- Origin: Delaware
- Occupation: Musician
- Instrument: Trombone
- Formerly of: The Mighty Mighty Bosstones

= Dennis Brockenborough =

American musician

Dennis Brockenborough is an American musician who played trombone in The Mighty Mighty Bosstones for ten years and was an important contributor to the band's brass instrument-driven skacore sound.

Brockenborough joined the Mighty Mighty Bosstones in 1990 just before the release of the Where'd You Go? EP and the band's second album More Noise and Other Disturbances, replacing original trombonist Tim Bridwell. He had, however, made a prior cameo appearance in the "Devil's Night Out" music video. Brockenborough graduated from Brandywine High School, in the suburbs of Wilmington, Delaware, where he served as president of both his class and the band. His mother was a music teacher at David W. Harlan Elementary School and P.S. DuPont elementary school in Wilmington, and his brother was an All-State football player at Salesianum School.

While with the Mighty Mighty Bosstones, Brockenborough played a Yamaha YSL-691 trombone with a Denis Wick 4C mouthpiece.
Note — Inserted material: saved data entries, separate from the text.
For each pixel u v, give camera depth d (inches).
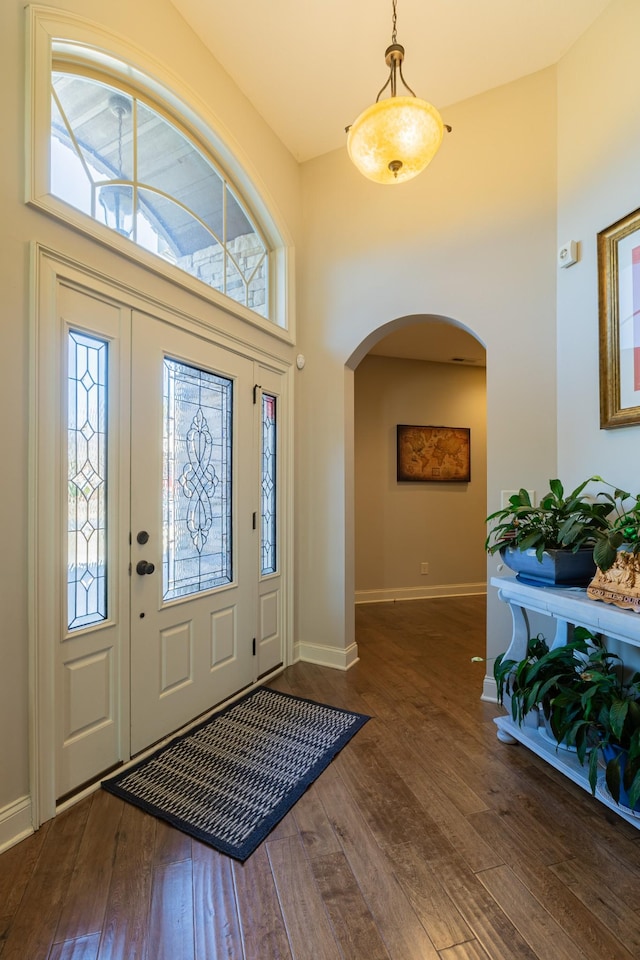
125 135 84.1
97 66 77.4
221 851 58.3
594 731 67.6
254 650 110.3
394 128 68.1
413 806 67.2
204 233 102.6
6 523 59.4
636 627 58.3
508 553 85.1
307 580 127.5
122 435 76.6
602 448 86.4
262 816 64.8
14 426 60.4
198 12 88.6
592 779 60.0
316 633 126.0
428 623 161.9
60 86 72.7
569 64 94.4
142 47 80.1
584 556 76.3
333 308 124.5
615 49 83.2
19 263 60.7
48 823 63.2
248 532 108.5
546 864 56.6
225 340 100.9
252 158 110.1
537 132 100.3
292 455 125.3
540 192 99.8
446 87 104.9
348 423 125.8
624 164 81.4
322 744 83.4
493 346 104.2
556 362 98.1
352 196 122.4
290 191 125.3
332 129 118.3
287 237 122.9
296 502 127.3
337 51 96.4
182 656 89.0
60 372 66.6
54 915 49.1
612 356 82.9
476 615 172.6
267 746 82.7
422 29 91.0
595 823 63.9
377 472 196.1
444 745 83.6
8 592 59.6
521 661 81.4
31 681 61.8
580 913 49.8
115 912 49.6
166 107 90.8
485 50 95.5
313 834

He also sang backup on songs such as "Kinder Words" and "Simmer Down." The 2000 album Pay Attention was his last recording with the band. In April of that year, Brockenborough left the Mighty Mighty Bosstones to perform with Chubby, a band he formed in which he sings lead and plays guitar. He was replaced by former Spring Heeled Jack member Chris Rhodes. Chubby released its debut album Is It Time? in 2004.